On Tuesday, I participated in a webinar hosted by Government Computer News on “The E-Records Management Tsunami: NARA’s Electronic Records Archive to the Rescue.” It featured Michael Carlson, Director of the National Archives and Records Administration’s (NARA) Electronic and Special Media Records Services Division and was hosted by Joab Jackson, GCN’s chief technology editor. A recording of the seminar is now available (60 min., Real Audio), and it is well worth a listen.
Will NARA succeed in its multimillion dollar effort to solve the federal government’s electronic information management crisis?
Maybe — but we’ll have to wait five years to find out . . .

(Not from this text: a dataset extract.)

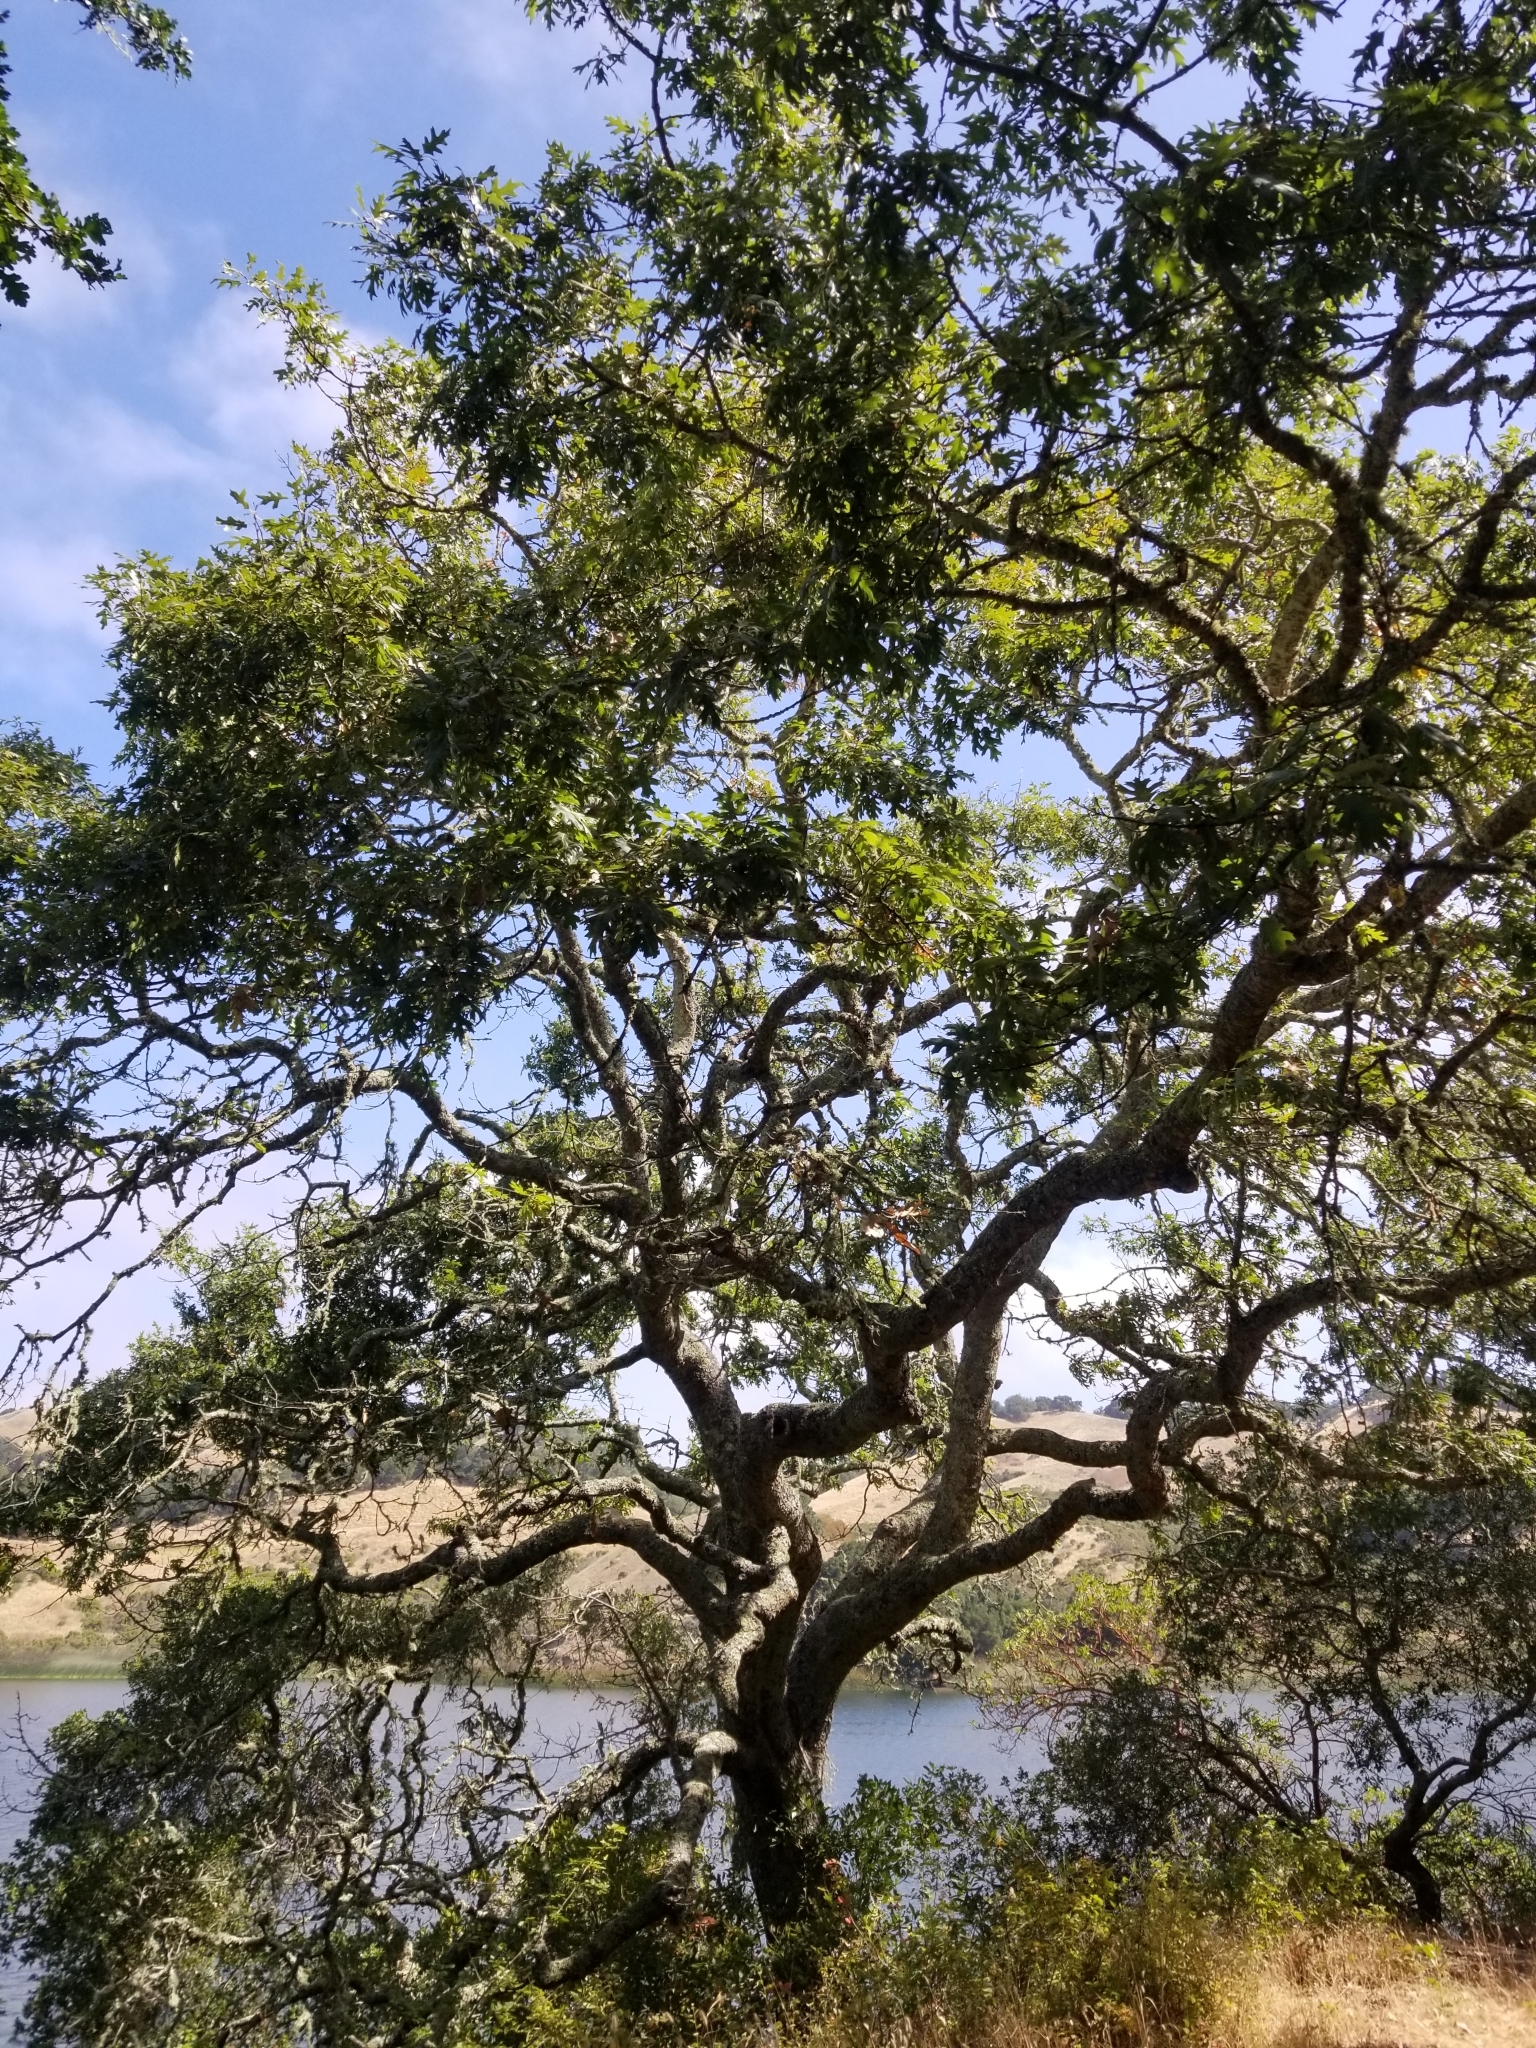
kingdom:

Carlson discussed how NARA’s Electronic Records Archive (ERA) system will “change the way agencies manage and preserve records.” In addition to storing electronic records ranging from simple e-mails to complex databases, ERA will also allow agency records managers to schedule and transfer electronic records.
According to Carlson, NARA has been collecting electronic records since 1970. In 1995 — a quarter century later — NARA acknowledged that it was “heading towards mission failure” with regard to processing and preserving those records according to archival standards. It took a further five years for ERA to become an official NARA program, then four more years for an RFP to be released and awarded. Assuming that all milestones are met on schedule, ERA will be fully operational in 2012.
If you’re counting, that’s over 40 years after NARA began collecting electronic records.
Certainly, the magnitude of the task is daunting. The range of formats and the frequency of updates — satellite imagery, for example, can change daily and even hourly — makes management at the agency level a nightmare. Agencies have been waiting for guidance for decades. They are assured that they will not have to wait much longer — just buy ambien how to five more years.
But in one five year span (2003-2007) the amount of electronic records in NARA’s custody exploded from 1 to 7 terabytes of data — an exponential increase that will no doubt continue, presenting ever more serious storage and retrieval challenges for the creating agencies and for NARA.
Beginning next year, ERA will be ready to help four pilot agencies manage their record schedules, transfer plans, and transfer requests, and also manage the instruments that transfer legal custody of records. The second phase, scheduled for next summer, will enable NARA to receive, process, and store electronic records through the ERA system using existing general records schedules and the ubiquitous SF-115 transfer form.
At the end of Carlson’s presentation, he took questions from the audience. The first question addressed how ERA will help agency staff and researchers deal with information in obsolete formats. “It’s a tremendous challenge and we don’t have the definitive answer,” Carlson said. “We will always make sure that the permanent records we have are readable, that we will always be able to make those records available in an effective way. Our research partners are working quite hard on this right now.”
I asked how ERA will integrate with the Records Management Profile of the Federal Enterprise Architecture (FEA) (discussed previously here). Carlson explained that NARA is working closely with OMB to ensure that ERA will be fully compliant with it — hopefully providing FEA with the much-needed records and information management front-end that it so clearly lacks in its current iteration. But Carlson did not have details on how this integration is likely to look or work.
NARA’s new ERA may soon be dawning — after a 40-plus-year night. Whether it will bring the illumination promised for it, remains to be seen.